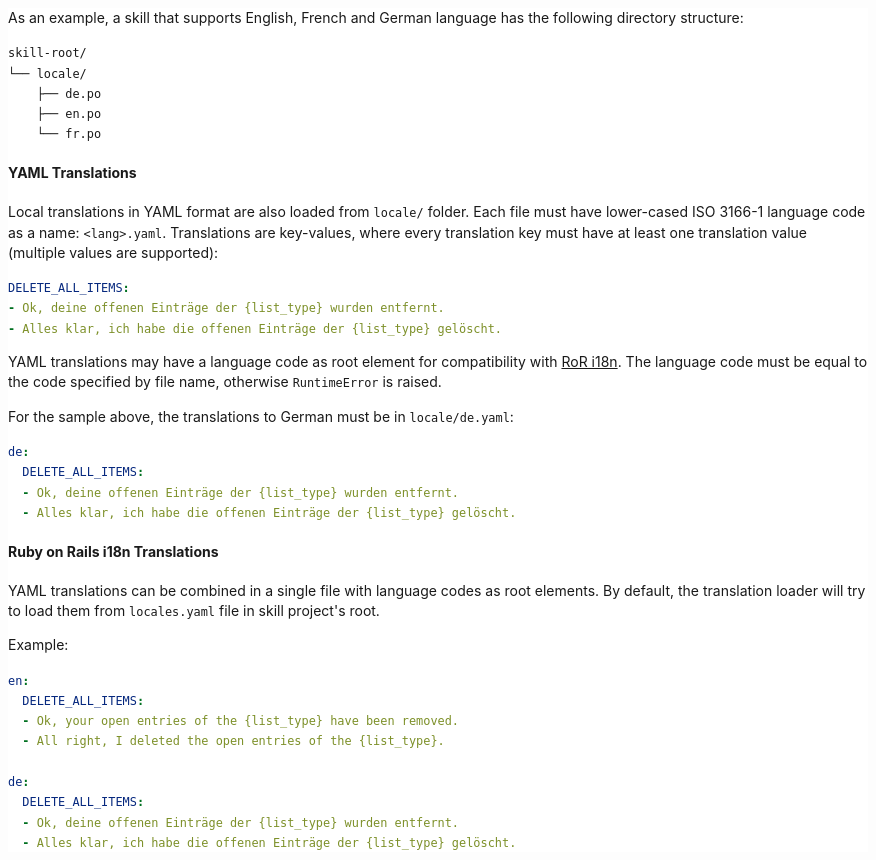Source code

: As an example, a skill that supports English, French and German language has the following directory structure:

```
skill-root/
└── locale/
    ├── de.po
    ├── en.po
    └── fr.po
```

#### YAML Translations

Local translations in YAML format are also loaded from `locale/` folder. 
Each file must have lower-cased ISO 3166-1 language code as a name: `<lang>.yaml`.
Translations are key-values, where every translation key must have at least one translation value (multiple values are supported):

```yaml
DELETE_ALL_ITEMS:
- Ok, deine offenen Einträge der {list_type} wurden entfernt.
- Alles klar, ich habe die offenen Einträge der {list_type} gelöscht.
```

YAML translations may have a language code as root element for compatibility with [RoR i18n](https://guides.rubyonrails.org/i18n.html).
The language code must be equal to the code specified by file name, otherwise `RuntimeError` is raised.  

For the sample above, the translations to German must be in `locale/de.yaml`:

```yaml
de:
  DELETE_ALL_ITEMS:
  - Ok, deine offenen Einträge der {list_type} wurden entfernt.
  - Alles klar, ich habe die offenen Einträge der {list_type} gelöscht.
```

#### Ruby on Rails i18n Translations

YAML translations can be combined in a single file with language codes as root elements.
By default, the translation loader will try to load them from `locales.yaml` file in skill project's root.

Example:

```yaml
en:
  DELETE_ALL_ITEMS:
  - Ok, your open entries of the {list_type} have been removed.
  - All right, I deleted the open entries of the {list_type}.

de:
  DELETE_ALL_ITEMS:
  - Ok, deine offenen Einträge der {list_type} wurden entfernt.
  - Alles klar, ich habe die offenen Einträge der {list_type} gelöscht.
```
◆ ◆ ◆ ◆
» **Task description**: The lines in the records above that include the word "skill" must be copied out.

» **Result below**:
: As an example, a skill that supports English, French and German language has the following directory structure:
skill-root/
By default, the translation loader will try to load them from `locales.yaml` file in skill project's root.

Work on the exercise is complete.